DATA SHOWN:
Begin
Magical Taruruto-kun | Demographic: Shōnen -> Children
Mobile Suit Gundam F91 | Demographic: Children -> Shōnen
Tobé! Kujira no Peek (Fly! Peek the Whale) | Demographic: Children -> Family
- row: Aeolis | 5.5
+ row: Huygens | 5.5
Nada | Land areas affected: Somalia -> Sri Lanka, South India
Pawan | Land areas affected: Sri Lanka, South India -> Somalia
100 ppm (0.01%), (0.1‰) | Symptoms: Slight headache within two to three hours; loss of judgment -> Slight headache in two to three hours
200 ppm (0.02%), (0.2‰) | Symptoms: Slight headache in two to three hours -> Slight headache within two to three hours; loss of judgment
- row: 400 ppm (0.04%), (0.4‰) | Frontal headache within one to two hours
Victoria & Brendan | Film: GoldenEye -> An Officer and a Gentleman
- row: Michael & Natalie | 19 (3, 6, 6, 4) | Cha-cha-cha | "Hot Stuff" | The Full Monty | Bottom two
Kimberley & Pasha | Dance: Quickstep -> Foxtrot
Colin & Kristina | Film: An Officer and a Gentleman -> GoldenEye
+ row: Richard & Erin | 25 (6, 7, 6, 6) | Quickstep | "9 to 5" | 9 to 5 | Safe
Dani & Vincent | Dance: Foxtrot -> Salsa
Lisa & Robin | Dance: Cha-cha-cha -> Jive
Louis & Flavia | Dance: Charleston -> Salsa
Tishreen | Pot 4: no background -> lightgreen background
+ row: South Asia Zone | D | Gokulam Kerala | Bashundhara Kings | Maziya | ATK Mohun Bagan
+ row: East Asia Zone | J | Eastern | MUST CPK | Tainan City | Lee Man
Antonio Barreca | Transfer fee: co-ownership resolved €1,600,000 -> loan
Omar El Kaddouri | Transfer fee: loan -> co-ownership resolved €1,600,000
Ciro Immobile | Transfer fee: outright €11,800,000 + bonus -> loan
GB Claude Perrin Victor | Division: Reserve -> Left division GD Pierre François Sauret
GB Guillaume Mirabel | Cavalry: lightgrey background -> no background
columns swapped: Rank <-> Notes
End
WHAT NEEDS TO BE DONE: Return every line listed for the items above, word for word and in the same order.

WORKED ANSWER:
Magical Taruruto-kun | Demographic: Shōnen -> Children
Mobile Suit Gundam F91 | Demographic: Children -> Shōnen
Tobé! Kujira no Peek (Fly! Peek the Whale) | Demographic: Children -> Family
- row: Aeolis | 5.5
+ row: Huygens | 5.5
Nada | Land areas affected: Somalia -> Sri Lanka, South India
Pawan | Land areas affected: Sri Lanka, South India -> Somalia
100 ppm (0.01%), (0.1‰) | Symptoms: Slight headache within two to three hours; loss of judgment -> Slight headache in two to three hours
200 ppm (0.02%), (0.2‰) | Symptoms: Slight headache in two to three hours -> Slight headache within two to three hours; loss of judgment
- row: 400 ppm (0.04%), (0.4‰) | Frontal headache within one to two hours
Victoria & Brendan | Film: GoldenEye -> An Officer and a Gentleman
- row: Michael & Natalie | 19 (3, 6, 6, 4) | Cha-cha-cha | "Hot Stuff" | The Full Monty | Bottom two
Kimberley & Pasha | Dance: Quickstep -> Foxtrot
Colin & Kristina | Film: An Officer and a Gentleman -> GoldenEye
+ row: Richard & Erin | 25 (6, 7, 6, 6) | Quickstep | "9 to 5" | 9 to 5 | Safe
Dani & Vincent | Dance: Foxtrot -> Salsa
Lisa & Robin | Dance: Cha-cha-cha -> Jive
Louis & Flavia | Dance: Charleston -> Salsa
Tishreen | Pot 4: no background -> lightgreen background
+ row: South Asia Zone | D | Gokulam Kerala | Bashundhara Kings | Maziya | ATK Mohun Bagan
+ row: East Asia Zone | J | Eastern | MUST CPK | Tainan City | Lee Man
Antonio Barreca | Transfer fee: co-ownership resolved €1,600,000 -> loan
Omar El Kaddouri | Transfer fee: loan -> co-ownership resolved €1,600,000
Ciro Immobile | Transfer fee: outright €11,800,000 + bonus -> loan
GB Claude Perrin Victor | Division: Reserve -> Left division GD Pierre François Sauret
GB Guillaume Mirabel | Cavalry: lightgrey background -> no background
columns swapped: Rank <-> Notes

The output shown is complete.